So I’m reading this relatively-spirited debate between Clay Shirky and Louis Rosenfeld about formal versus informal naming schemes (”Controlled Vocabularies” versus “Folksonomies”) as applied to social networking and feel like I’m having a flashback to ten years ago when I was a graduate student working on my Masters of Library Science.
The faculty and students quickly split into two factions, whom I always thought of as the “Book-ists” and the “Web-ists.” The Book-ists were committed to the idea that information should be stored in Books, which in turned should be stored in libraries. If you wanted access to one of those books, you should want it badly enough that you would come to a library, search through either a card catalog or a ludicrously slow mainframe terminal (which you probably had to wait in line to use), then go find the book on the shelves, hoping all the while that no one else had been just as motivated as you to acquire this bit of knowledge and beaten you to it, either checking out or stealing the book that you wanted. If it sounds like an inferior way to go about getting access to information, it’s because it was. Thus, the Book-ists effectively removed themselves from the debate over how to apply the librarian’s view of Information Management to the Web.
Meanwhile, over in the Business School, where I found myself doing some TA’ing to make ends meet by teaching Internet technologies, including the Web, to MBA students. They could have cared less how the information was organized at a macro level. They just wanted two things:
1) To get Their Stuff on the Web
2) To make some money in the process
Meanwhile, the Web-ists back at the library school were busy arguing about what approach everyone should be taking to classifying their data. I remember debates over how best to apply the META tags in document headers, or simply insisting that the Web was too chaotic to ever replace nice, tidy information tools like Gopher. The crew over at the business school, however, not knowing what they didn’t know, were hiring programmers and graphic artists (re-christened as “Web Developers”) and cooking up the dot-com boom as fast as they could type Business Plans.
So now the World Wide Web which was coming out of nowhere with Homepages popping up all over the place and anybody could just stick a link to another page with no consideration of whether it made sense or whether that Homepage would be there tomorrow or what the heck was going on.

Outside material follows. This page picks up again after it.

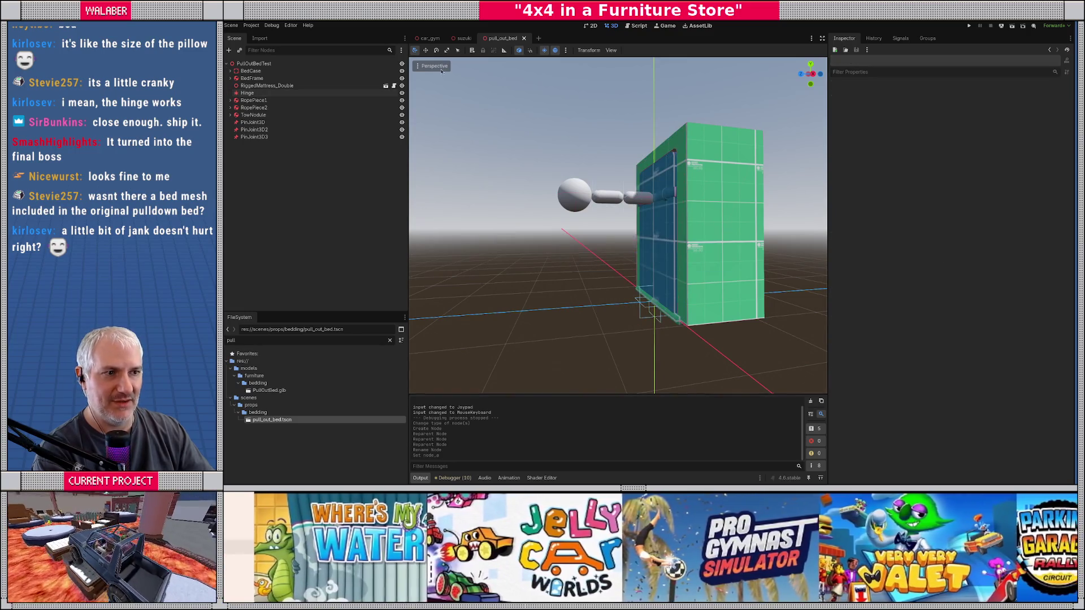
pyautogui.click(430, 38)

There was no way to find a homepage except to either take a guess (IBM? Maybe they’re at “www.ibm.com”) or to ask someone you knew if they had seen a particular page.
That was the vacuum. So about that same time, a couple of guys at Stanford began obsessively bookmarking pretty much any and every site they encountered using a roughly hierarchical set of bookmarks. They then published their bookmarks on their own web server as Yet Another Hierarchical Officious Oracle. Thus was born the Search Engine, and with it the End Of Relevance for the Web-ist’s debates over how best to catalog Web sites.
Suddenly, the definition of “good” and “bad” things to put in META tags shifted away from any attempt at rational definition and was instead defined by one simple question: Will this increase or decrease my pages’ rankings in search engine results? An entire industry sprang up devoted to software and or services to help get sites indexed by search engines, hopefully in a way which improved their ranking in searches for a particular term. The Information Management experts had missed their opportunity yet again.
Now, I learn that the debate over whether only trained experts can successfully catalog data is still alive and well. Personally, I think the whole argument is moot. As the past ten years have now shown, so long as people get halfway close to right in describing their metadata, the Search Engines will do the rest. To try to argue that only experts can successfully catalog data requires you to pretend that the past ten years never existed.